If there is significant interest, and the labeling can be done, then we should accept it.

Downie's Comments

1. Happy to see another symbolic proposal!

2. See my comments w/r/t the Audio Genre proposal. We need to make these two tasks as similar as possible!

Rudi's Comments

Looks good to me. I agree with the first reviewer's comments wholeheartedly. I think it may be too complicated to do hierarchical genre classification. What if we just restrict ourselves to just 2-5 genres and pretend they are disjoint? And then only pick songs that clearly fit one or the other. I'm not against a hierarchical system necessarily, but it does seem like it may involve so much more work and arbitrariness in labelling, scoring, etc. If you just want to get something a bit more interesting than simple Jazz / Rock / Classical then how about happy / sad music? We could train on two different dimensions in two parts (or perhaps on the same set of songs?) to add a little variety without much additional complexity on the part of the participants or organizers. Or how about "hit song" (greater than 1 million copies sold or something) versus "not hit" like that Hit Song predictor that got some press lately.

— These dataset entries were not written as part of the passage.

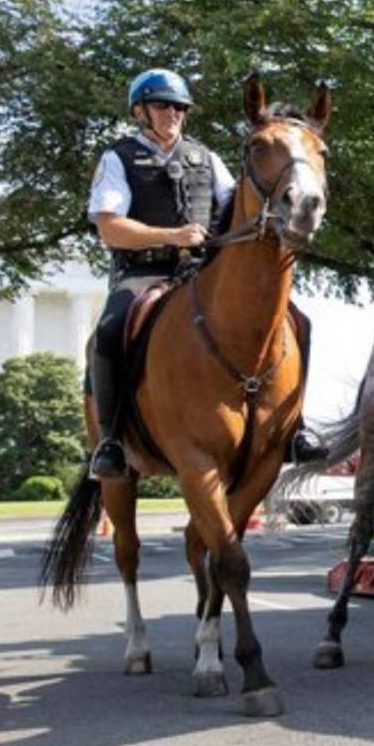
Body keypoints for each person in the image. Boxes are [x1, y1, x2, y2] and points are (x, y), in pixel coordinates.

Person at [86, 68, 325, 479]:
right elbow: (110, 226)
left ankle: (294, 429)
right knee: (109, 332)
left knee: (297, 321)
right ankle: (111, 443)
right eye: (162, 105)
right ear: (140, 111)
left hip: (202, 267)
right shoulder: (118, 158)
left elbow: (238, 203)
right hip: (144, 272)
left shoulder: (204, 157)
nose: (172, 113)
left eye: (179, 107)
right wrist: (171, 235)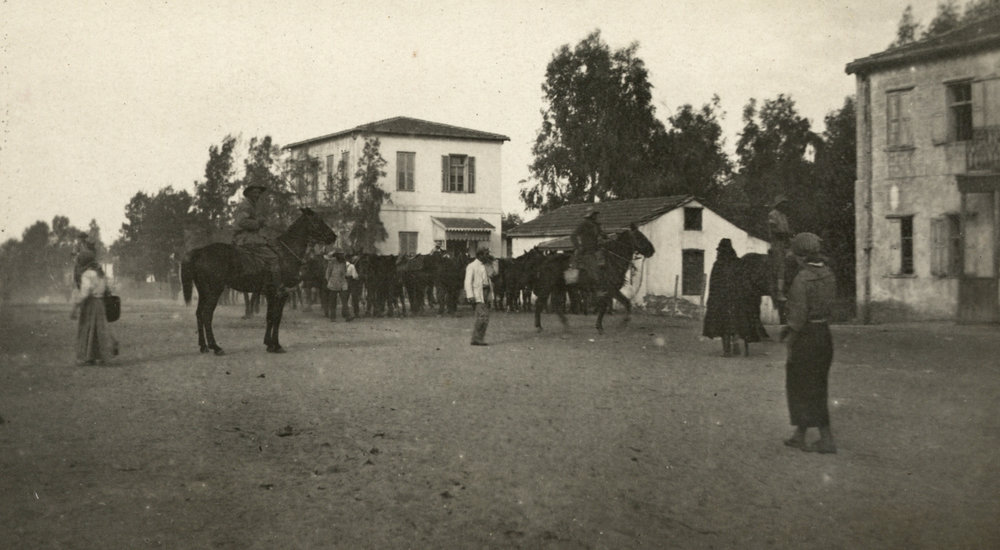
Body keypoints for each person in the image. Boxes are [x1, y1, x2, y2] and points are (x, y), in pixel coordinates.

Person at [781, 232, 838, 454]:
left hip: (806, 337)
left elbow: (798, 315)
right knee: (815, 384)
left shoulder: (802, 279)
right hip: (824, 334)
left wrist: (790, 337)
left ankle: (827, 439)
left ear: (801, 256)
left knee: (800, 385)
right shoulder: (829, 274)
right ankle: (799, 435)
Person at [233, 182, 289, 296]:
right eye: (255, 192)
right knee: (273, 258)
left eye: (259, 193)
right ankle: (278, 288)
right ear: (248, 194)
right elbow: (242, 222)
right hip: (246, 238)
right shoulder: (246, 205)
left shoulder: (251, 205)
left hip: (250, 237)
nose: (257, 195)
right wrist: (258, 223)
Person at [71, 257, 118, 365]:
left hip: (90, 303)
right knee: (99, 329)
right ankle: (100, 356)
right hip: (100, 303)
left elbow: (85, 292)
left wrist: (76, 305)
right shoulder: (101, 274)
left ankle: (87, 357)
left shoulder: (87, 274)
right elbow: (107, 289)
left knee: (88, 329)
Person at [702, 238, 740, 357]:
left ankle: (727, 350)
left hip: (722, 299)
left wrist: (712, 300)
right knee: (735, 323)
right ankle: (736, 345)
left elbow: (714, 283)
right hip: (735, 298)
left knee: (724, 325)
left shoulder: (718, 264)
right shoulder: (737, 263)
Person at [464, 248, 494, 346]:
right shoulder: (471, 266)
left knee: (485, 317)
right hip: (478, 294)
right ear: (480, 255)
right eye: (486, 254)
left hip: (486, 292)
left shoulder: (486, 265)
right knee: (482, 316)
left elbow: (493, 275)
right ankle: (477, 339)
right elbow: (467, 282)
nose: (487, 256)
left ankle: (478, 338)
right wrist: (470, 295)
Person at [570, 209, 606, 285]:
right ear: (589, 215)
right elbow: (573, 236)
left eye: (596, 214)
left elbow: (602, 235)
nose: (596, 216)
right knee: (594, 269)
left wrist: (604, 235)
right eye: (594, 214)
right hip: (587, 251)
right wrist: (578, 247)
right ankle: (597, 289)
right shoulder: (583, 225)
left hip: (597, 251)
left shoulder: (596, 225)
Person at [767, 194, 793, 302]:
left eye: (785, 204)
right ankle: (779, 292)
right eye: (783, 203)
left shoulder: (784, 216)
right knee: (781, 266)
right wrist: (786, 234)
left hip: (785, 243)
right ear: (778, 204)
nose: (785, 206)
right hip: (777, 243)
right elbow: (774, 230)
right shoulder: (773, 214)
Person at [324, 248, 351, 321]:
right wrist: (328, 281)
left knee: (345, 301)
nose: (342, 256)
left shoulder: (344, 262)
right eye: (340, 254)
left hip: (342, 283)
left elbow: (345, 272)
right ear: (337, 255)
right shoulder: (332, 262)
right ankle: (332, 317)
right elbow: (328, 272)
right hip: (333, 284)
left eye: (343, 254)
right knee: (333, 301)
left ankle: (347, 316)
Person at [346, 254, 362, 320]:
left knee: (345, 297)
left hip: (346, 281)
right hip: (353, 282)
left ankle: (345, 312)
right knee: (355, 297)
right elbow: (355, 276)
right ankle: (356, 312)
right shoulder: (352, 266)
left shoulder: (343, 265)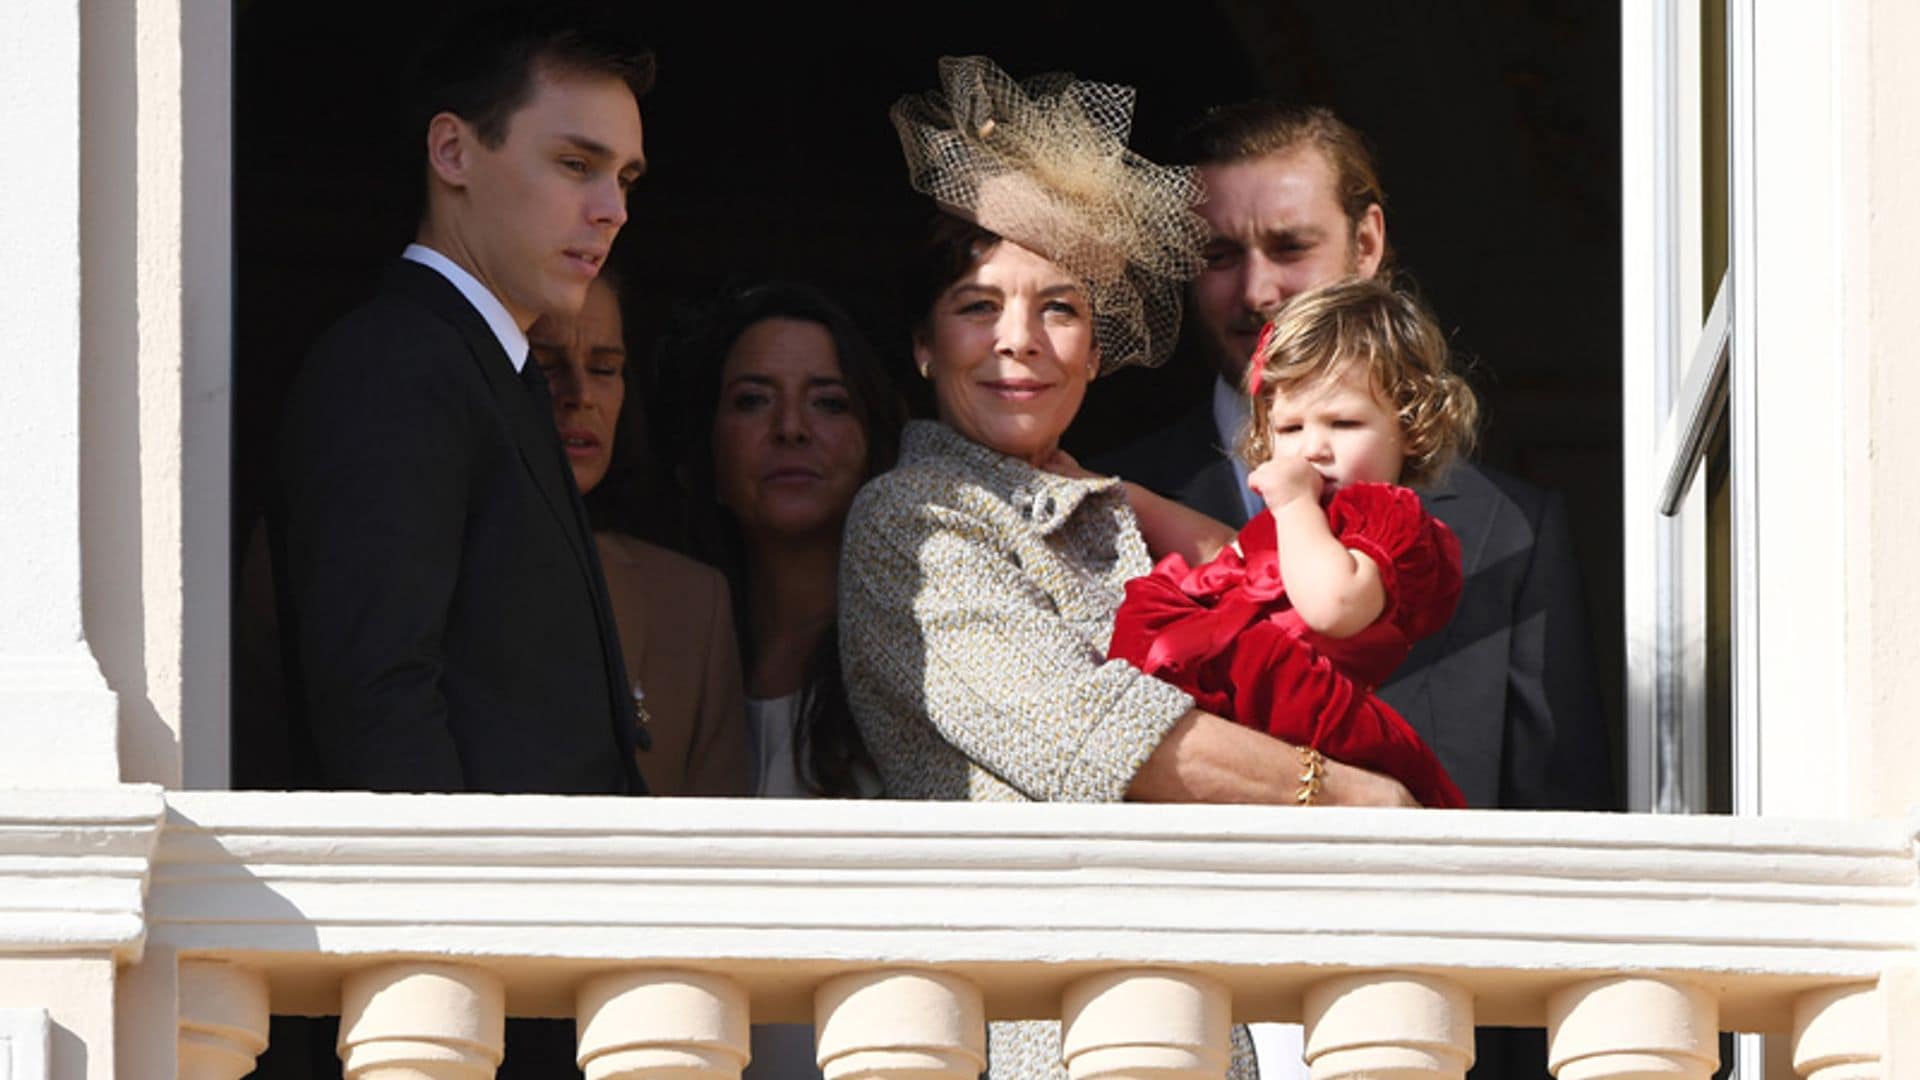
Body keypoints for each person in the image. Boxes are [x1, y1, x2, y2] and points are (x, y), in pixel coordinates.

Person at [838, 56, 1415, 1080]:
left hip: (1181, 1019)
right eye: (978, 306)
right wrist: (1347, 797)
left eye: (1059, 307)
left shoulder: (1106, 516)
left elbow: (1282, 610)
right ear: (922, 346)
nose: (1020, 343)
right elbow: (1087, 735)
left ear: (1097, 352)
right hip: (1028, 1034)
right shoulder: (907, 519)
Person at [1095, 102, 1614, 815]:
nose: (1257, 291)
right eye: (1219, 256)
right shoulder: (1112, 495)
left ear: (1367, 243)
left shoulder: (1513, 528)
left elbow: (1564, 810)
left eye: (1289, 247)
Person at [275, 11, 652, 797]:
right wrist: (453, 920)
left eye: (624, 178)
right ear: (453, 151)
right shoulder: (398, 363)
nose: (612, 209)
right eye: (576, 163)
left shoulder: (480, 366)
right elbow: (378, 703)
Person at [1108, 279, 1479, 810]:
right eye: (1290, 427)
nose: (1313, 449)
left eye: (1344, 423)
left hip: (1304, 716)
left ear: (1411, 426)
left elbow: (1334, 606)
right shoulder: (1309, 522)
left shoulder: (1388, 517)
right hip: (1243, 709)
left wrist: (1293, 507)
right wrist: (1123, 497)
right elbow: (1222, 554)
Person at [670, 282, 902, 800]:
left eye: (829, 402)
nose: (791, 428)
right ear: (706, 446)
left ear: (873, 439)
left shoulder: (916, 652)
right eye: (753, 401)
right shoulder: (668, 653)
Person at [528, 274, 751, 796]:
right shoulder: (437, 570)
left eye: (605, 369)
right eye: (544, 366)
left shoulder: (692, 601)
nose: (579, 395)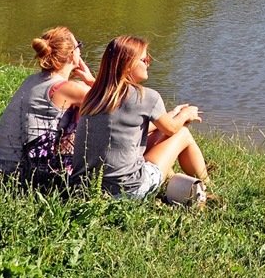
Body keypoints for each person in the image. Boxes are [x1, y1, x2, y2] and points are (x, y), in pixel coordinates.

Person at [72, 35, 208, 199]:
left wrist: (172, 115)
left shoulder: (93, 96)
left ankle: (179, 184)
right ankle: (206, 186)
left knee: (158, 134)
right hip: (127, 191)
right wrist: (186, 114)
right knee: (183, 134)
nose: (149, 63)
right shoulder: (147, 96)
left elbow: (134, 128)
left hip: (84, 188)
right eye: (144, 59)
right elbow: (172, 129)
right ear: (128, 65)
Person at [0, 26, 95, 179]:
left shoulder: (32, 80)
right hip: (24, 175)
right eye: (79, 45)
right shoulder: (66, 89)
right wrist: (91, 80)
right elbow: (118, 106)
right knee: (95, 113)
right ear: (72, 54)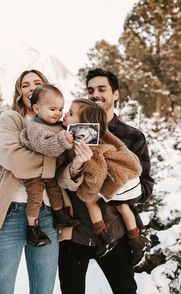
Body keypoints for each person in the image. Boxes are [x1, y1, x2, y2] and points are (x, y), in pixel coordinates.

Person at [0, 69, 92, 294]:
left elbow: (64, 180)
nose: (31, 87)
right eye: (25, 84)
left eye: (37, 82)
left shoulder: (59, 127)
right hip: (10, 214)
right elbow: (14, 159)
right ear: (19, 92)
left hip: (48, 214)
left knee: (43, 290)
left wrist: (76, 165)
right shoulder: (11, 119)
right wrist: (54, 155)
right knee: (0, 290)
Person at [58, 68, 154, 294]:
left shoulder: (131, 136)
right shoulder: (67, 134)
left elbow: (146, 186)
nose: (95, 94)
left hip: (115, 232)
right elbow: (53, 175)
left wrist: (118, 189)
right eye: (90, 90)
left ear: (116, 94)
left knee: (125, 290)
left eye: (102, 89)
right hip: (75, 234)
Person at [62, 98, 149, 262]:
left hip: (116, 179)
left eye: (71, 113)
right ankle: (137, 239)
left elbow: (97, 171)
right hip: (125, 177)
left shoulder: (86, 143)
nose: (65, 114)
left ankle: (103, 236)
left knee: (89, 200)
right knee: (123, 206)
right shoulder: (102, 133)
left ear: (84, 124)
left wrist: (88, 190)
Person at [19, 83, 79, 247]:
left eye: (60, 109)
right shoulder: (35, 127)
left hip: (49, 171)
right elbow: (45, 147)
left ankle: (60, 216)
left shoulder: (57, 125)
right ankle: (32, 228)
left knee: (55, 190)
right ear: (37, 109)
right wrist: (63, 139)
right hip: (34, 173)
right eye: (53, 109)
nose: (58, 113)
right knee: (36, 196)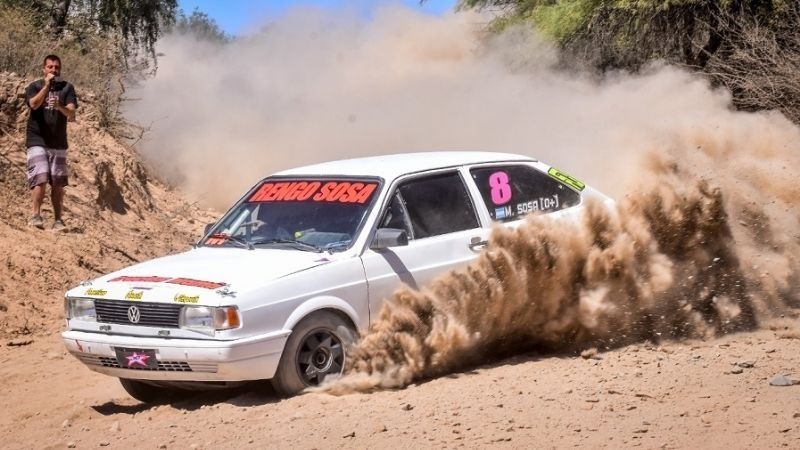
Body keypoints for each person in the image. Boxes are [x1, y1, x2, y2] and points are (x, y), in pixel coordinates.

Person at [25, 54, 77, 230]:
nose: (53, 70)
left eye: (56, 67)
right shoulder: (35, 86)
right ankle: (35, 215)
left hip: (58, 142)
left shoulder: (67, 88)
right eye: (50, 67)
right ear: (44, 69)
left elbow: (71, 113)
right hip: (37, 138)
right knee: (40, 176)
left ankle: (58, 220)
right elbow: (33, 104)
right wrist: (46, 86)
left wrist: (59, 107)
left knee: (57, 182)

I agree that we will need to get some more parameters about the number of MIDI files involved in the experiment. Let's put a finer point on the data model. Each training sample will have

  • a MIDI file, provided as an absolute pathname string
  • a string song title
  • a string artist/group name
  • a numerical genre classification code as an integer
  • any other codes (e.g. happy/sad or hit/not-hit) also as integers

On each run of the system, the training set will be partitioned into five parts and set up for five-fold cross-validation testing. It will be given each song for training along with one of the N different integer label codes for whatever test is in progress. The program will read from standard input the following information, one record per line:

  • first line, the number of MIDI songs for training as ASCII decimal, then a space, then the number of testing songs, then a newline
  • next the training songs, one per line, with an ASCII decimal label code then a space then the absolute filename of the MIDI file, then a newline
  • next the testing songs, one per line, as an absolute filename

The program is to output one integer prediction per line, for each test song, in order.

The program may assume the current directory is readable, searchable, and writable.